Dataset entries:

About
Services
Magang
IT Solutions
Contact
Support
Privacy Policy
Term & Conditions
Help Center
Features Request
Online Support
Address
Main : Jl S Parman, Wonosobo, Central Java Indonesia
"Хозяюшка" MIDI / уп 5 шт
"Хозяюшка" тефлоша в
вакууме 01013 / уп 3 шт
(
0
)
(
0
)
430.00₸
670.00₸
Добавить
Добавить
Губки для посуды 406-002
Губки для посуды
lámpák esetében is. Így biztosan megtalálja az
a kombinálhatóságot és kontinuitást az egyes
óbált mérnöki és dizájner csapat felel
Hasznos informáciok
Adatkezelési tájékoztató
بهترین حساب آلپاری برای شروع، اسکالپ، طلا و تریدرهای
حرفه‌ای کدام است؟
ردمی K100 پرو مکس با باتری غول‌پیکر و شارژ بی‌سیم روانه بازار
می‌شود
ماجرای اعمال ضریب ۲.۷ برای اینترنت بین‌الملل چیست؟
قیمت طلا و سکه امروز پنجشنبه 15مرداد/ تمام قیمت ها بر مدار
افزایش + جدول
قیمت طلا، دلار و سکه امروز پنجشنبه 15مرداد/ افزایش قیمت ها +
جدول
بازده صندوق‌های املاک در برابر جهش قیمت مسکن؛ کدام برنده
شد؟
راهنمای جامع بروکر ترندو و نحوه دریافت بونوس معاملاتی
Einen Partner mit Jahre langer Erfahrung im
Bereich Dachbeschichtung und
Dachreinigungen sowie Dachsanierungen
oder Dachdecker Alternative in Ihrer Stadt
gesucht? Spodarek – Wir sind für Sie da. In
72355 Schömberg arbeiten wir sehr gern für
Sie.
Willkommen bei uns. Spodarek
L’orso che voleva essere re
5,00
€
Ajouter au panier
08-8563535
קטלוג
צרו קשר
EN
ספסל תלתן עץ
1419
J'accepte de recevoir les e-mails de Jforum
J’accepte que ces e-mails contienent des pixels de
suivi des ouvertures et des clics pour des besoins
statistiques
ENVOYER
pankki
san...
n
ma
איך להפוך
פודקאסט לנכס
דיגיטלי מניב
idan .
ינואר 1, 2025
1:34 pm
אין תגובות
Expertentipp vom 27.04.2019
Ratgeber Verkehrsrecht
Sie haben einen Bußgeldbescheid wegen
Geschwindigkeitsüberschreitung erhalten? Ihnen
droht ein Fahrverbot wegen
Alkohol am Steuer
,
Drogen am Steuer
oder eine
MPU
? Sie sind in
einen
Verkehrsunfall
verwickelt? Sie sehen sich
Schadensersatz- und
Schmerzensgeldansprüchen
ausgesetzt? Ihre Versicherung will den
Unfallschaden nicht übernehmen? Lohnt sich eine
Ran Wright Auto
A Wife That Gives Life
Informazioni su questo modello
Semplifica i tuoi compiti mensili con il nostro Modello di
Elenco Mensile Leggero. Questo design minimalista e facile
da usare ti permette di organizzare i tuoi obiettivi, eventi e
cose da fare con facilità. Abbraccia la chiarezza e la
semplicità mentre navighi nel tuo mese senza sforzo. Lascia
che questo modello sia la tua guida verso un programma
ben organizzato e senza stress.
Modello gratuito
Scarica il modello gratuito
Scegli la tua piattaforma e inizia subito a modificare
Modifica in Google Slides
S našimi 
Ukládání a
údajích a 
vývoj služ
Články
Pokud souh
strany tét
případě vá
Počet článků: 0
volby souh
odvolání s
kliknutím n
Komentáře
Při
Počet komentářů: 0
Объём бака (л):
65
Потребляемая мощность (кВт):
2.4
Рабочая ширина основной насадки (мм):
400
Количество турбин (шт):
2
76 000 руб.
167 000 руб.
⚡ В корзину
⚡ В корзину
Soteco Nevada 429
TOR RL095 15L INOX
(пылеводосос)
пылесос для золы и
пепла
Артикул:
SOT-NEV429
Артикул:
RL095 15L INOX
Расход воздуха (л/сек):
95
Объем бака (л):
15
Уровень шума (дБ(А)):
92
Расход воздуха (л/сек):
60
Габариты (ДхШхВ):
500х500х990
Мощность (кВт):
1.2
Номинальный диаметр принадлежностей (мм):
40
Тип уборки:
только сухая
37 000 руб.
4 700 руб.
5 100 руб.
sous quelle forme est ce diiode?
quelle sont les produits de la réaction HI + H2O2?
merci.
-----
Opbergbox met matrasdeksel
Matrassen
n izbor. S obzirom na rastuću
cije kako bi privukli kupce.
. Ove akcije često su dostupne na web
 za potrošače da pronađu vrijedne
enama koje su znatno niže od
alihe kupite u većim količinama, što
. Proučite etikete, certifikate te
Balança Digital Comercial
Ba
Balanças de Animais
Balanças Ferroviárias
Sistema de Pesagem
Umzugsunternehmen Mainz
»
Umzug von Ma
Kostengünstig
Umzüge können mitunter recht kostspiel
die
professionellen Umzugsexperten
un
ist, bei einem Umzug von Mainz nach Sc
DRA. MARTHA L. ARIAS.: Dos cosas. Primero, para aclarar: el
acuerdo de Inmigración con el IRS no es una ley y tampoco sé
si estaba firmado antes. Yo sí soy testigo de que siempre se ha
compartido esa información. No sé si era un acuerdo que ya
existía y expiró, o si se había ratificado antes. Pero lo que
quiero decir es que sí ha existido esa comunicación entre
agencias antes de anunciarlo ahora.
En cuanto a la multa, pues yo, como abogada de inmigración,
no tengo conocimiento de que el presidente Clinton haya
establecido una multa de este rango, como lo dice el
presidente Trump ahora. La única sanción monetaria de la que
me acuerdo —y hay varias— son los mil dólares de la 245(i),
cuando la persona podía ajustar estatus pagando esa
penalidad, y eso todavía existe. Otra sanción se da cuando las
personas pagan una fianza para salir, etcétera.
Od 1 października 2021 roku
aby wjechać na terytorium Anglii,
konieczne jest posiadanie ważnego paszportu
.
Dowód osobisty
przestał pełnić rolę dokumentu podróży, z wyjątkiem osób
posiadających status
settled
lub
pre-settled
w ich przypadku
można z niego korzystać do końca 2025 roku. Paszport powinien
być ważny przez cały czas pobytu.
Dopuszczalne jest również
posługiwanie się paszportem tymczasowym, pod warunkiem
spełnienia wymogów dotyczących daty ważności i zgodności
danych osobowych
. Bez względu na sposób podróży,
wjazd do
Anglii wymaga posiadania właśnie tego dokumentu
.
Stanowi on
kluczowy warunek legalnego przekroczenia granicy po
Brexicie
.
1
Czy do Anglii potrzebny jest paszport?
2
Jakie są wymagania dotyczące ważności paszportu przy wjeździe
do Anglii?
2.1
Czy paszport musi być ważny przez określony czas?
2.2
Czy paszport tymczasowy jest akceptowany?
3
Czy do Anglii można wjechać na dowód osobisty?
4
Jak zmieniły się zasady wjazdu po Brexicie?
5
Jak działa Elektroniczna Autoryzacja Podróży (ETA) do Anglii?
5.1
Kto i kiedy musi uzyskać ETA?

--- PROBLEM DESCRIPTION ---
Print the stretch of the material from its first line through the line containing "ماجرای اعمال ضریب", word for word.

--- PROBLEM SOLUTION ---
About
Services
Magang
IT Solutions
Contact
Support
Privacy Policy
Term & Conditions
Help Center
Features Request
Online Support
Address
Main : Jl S Parman, Wonosobo, Central Java Indonesia
"Хозяюшка" MIDI / уп 5 шт
"Хозяюшка" тефлоша в
вакууме 01013 / уп 3 шт
(
0
)
(
0
)
430.00₸
670.00₸
Добавить
Добавить
Губки для посуды 406-002
Губки для посуды
lámpák esetében is. Így biztosan megtalálja az
a kombinálhatóságot és kontinuitást az egyes
óbált mérnöki és dizájner csapat felel
Hasznos informáciok
Adatkezelési tájékoztató
بهترین حساب آلپاری برای شروع، اسکالپ، طلا و تریدرهای
حرفه‌ای کدام است؟
ردمی K100 پرو مکس با باتری غول‌پیکر و شارژ بی‌سیم روانه بازار
می‌شود
ماجرای اعمال ضریب ۲.۷ برای اینترنت بین‌الملل چیست؟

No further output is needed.